Part is occupied with a sketch of the Revolution
of 1789.
* * * * *
REFORM OF EARLY PARLIAMENTS.
Though no language can adequately condemn the base subserviency of
Henry's parliament, it may be reasonably doubted whether his reign
was, in its ultimate consequences, injurious to public liberty. The
immense revolutions of his time in property, in religion, and in the
inheritance of the crown, never could have been effected without the
concurrence of parliament. Their acquiescence and co-operation in the
spoliation of property, and the condemnation of the innocent, tempted
him to carry all his purposes into execution, through their means.

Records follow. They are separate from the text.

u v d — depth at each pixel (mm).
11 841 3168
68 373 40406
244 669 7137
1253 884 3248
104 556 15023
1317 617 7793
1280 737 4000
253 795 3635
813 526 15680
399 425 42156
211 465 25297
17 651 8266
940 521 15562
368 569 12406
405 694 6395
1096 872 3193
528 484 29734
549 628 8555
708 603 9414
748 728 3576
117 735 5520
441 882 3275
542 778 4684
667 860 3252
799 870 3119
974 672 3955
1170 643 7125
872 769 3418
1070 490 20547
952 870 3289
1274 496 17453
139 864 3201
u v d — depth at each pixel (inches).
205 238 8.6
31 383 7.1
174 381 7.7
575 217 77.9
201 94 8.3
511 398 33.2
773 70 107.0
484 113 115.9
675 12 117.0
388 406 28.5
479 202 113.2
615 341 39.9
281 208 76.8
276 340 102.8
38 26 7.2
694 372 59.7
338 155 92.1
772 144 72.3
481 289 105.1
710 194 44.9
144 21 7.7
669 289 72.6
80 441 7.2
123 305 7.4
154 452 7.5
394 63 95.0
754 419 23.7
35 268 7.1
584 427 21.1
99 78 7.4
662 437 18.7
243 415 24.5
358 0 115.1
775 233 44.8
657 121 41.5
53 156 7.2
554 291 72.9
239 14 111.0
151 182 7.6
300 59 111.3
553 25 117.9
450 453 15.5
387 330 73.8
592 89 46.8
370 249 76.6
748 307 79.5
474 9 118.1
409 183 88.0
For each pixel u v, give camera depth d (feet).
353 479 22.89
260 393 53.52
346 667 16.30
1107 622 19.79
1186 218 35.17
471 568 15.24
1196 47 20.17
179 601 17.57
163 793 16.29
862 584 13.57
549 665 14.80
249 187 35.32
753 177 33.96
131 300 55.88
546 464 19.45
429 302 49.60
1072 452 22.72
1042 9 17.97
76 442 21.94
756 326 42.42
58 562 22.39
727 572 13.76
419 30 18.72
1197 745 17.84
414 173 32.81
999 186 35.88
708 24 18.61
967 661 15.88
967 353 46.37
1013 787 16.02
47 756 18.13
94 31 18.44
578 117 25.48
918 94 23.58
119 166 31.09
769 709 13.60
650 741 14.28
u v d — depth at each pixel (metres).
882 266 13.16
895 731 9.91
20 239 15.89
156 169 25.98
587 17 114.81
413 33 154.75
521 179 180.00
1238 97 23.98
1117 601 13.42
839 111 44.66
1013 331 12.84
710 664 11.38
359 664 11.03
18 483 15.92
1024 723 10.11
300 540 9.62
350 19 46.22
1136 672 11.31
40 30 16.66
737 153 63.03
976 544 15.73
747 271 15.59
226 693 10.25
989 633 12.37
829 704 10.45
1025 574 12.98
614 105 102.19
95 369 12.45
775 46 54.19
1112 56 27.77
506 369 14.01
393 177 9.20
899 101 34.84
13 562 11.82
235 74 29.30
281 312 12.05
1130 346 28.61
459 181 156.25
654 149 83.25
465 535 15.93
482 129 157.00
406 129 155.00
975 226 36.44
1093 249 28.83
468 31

Those who saw the attainders of queens, the alteration of an
established religion, and the frequent disturbance of the regal
succession, accomplished by acts of parliament, considered nothing as
beyond the jurisdiction of so potent an assembly.[4] If the supremacy
was a tremendous power, it accustomed the people to set no bounds to
the authority of those who bestowed it on the king. The omnipotence of
parliament appeared no longer a mere hyperbole. Let it not be
supposed, that to mention the good thus finally educed from such
evils, is intended or calculated to palliate crimes, or to lessen our
just abhorrence of criminals. Nothing, on the contrary, seems more to
exalt the majesty of virtue than to point out the tendency of the
moral government of the world, which, as in this instance, turns the
worst enemies of all that is good into the laborious slaves of
justice. Of all outward benefits, the most conducive to virtue as well
as to happiness is, doubtless, popular and representative government.
It is the reverse of a degradation of it to observe, that its
establishment among us was perhaps partially promoted by the
sensuality, rapacity, and cruelty of Henry VIII. The course of affairs
is always so dark, the beneficial consequences of public events are so
distant and uncertain, that the attempt to do evil in order to produce
good is in men a most criminal usurpation.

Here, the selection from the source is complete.